§ Problem: All entries below are to be retyped in full, precisely as they appear.

§ Input:
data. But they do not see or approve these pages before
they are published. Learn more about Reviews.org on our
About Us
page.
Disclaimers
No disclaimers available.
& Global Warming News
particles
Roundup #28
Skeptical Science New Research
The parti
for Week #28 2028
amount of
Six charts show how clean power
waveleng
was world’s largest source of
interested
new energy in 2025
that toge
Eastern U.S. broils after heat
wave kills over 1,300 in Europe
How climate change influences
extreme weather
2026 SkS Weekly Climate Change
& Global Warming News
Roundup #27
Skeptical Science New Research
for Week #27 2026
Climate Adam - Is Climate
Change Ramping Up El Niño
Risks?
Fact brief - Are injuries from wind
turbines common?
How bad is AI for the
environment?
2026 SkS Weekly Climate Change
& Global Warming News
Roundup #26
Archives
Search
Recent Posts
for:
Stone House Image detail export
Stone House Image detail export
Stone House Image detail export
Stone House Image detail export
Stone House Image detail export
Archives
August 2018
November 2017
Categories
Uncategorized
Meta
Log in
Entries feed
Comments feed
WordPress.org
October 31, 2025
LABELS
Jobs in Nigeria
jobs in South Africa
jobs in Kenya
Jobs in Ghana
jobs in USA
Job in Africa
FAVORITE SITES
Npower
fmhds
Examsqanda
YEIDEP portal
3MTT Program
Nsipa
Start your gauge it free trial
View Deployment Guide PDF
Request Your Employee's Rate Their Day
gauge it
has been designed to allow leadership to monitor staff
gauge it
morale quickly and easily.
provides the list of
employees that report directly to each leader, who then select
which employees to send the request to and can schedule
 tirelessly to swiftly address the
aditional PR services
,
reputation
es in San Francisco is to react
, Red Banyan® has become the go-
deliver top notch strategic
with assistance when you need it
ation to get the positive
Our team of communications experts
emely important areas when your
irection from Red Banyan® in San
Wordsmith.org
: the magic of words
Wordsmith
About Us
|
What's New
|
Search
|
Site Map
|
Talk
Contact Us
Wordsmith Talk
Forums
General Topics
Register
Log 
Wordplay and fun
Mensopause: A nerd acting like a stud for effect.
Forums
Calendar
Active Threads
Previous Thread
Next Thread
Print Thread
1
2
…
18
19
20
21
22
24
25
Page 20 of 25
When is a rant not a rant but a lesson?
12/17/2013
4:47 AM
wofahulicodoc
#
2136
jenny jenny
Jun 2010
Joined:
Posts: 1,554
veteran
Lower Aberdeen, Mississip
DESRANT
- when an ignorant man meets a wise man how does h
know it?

§ Completed task:
data. But they do not see or approve these pages before
they are published. Learn more about Reviews.org on our
About Us
page.
Disclaimers
No disclaimers available.
& Global Warming News
particles
Roundup #28
Skeptical Science New Research
The parti
for Week #28 2028
amount of
Six charts show how clean power
waveleng
was world’s largest source of
interested
new energy in 2025
that toge
Eastern U.S. broils after heat
wave kills over 1,300 in Europe
How climate change influences
extreme weather
2026 SkS Weekly Climate Change
& Global Warming News
Roundup #27
Skeptical Science New Research
for Week #27 2026
Climate Adam - Is Climate
Change Ramping Up El Niño
Risks?
Fact brief - Are injuries from wind
turbines common?
How bad is AI for the
environment?
2026 SkS Weekly Climate Change
& Global Warming News
Roundup #26
Archives
Search
Recent Posts
for:
Stone House Image detail export
Stone House Image detail export
Stone House Image detail export
Stone House Image detail export
Stone House Image detail export
Archives
August 2018
November 2017
Categories
Uncategorized
Meta
Log in
Entries feed
Comments feed
WordPress.org
October 31, 2025
LABELS
Jobs in Nigeria
jobs in South Africa
jobs in Kenya
Jobs in Ghana
jobs in USA
Job in Africa
FAVORITE SITES
Npower
fmhds
Examsqanda
YEIDEP portal
3MTT Program
Nsipa
Start your gauge it free trial
View Deployment Guide PDF
Request Your Employee's Rate Their Day
gauge it
has been designed to allow leadership to monitor staff
gauge it
morale quickly and easily.
provides the list of
employees that report directly to each leader, who then select
which employees to send the request to and can schedule
 tirelessly to swiftly address the
aditional PR services
,
reputation
es in San Francisco is to react
, Red Banyan® has become the go-
deliver top notch strategic
with assistance when you need it
ation to get the positive
Our team of communications experts
emely important areas when your
irection from Red Banyan® in San
Wordsmith.org
: the magic of words
Wordsmith
About Us
|
What's New
|
Search
|
Site Map
|
Talk
Contact Us
Wordsmith Talk
Forums
General Topics
Register
Log 
Wordplay and fun
Mensopause: A nerd acting like a stud for effect.
Forums
Calendar
Active Threads
Previous Thread
Next Thread
Print Thread
1
2
…
18
19
20
21
22
24
25
Page 20 of 25
When is a rant not a rant but a lesson?
12/17/2013
4:47 AM
wofahulicodoc
#
2136
jenny jenny
Jun 2010
Joined:
Posts: 1,554
veteran
Lower Aberdeen, Mississip
DESRANT
- when an ignorant man meets a wise man how does h
know it?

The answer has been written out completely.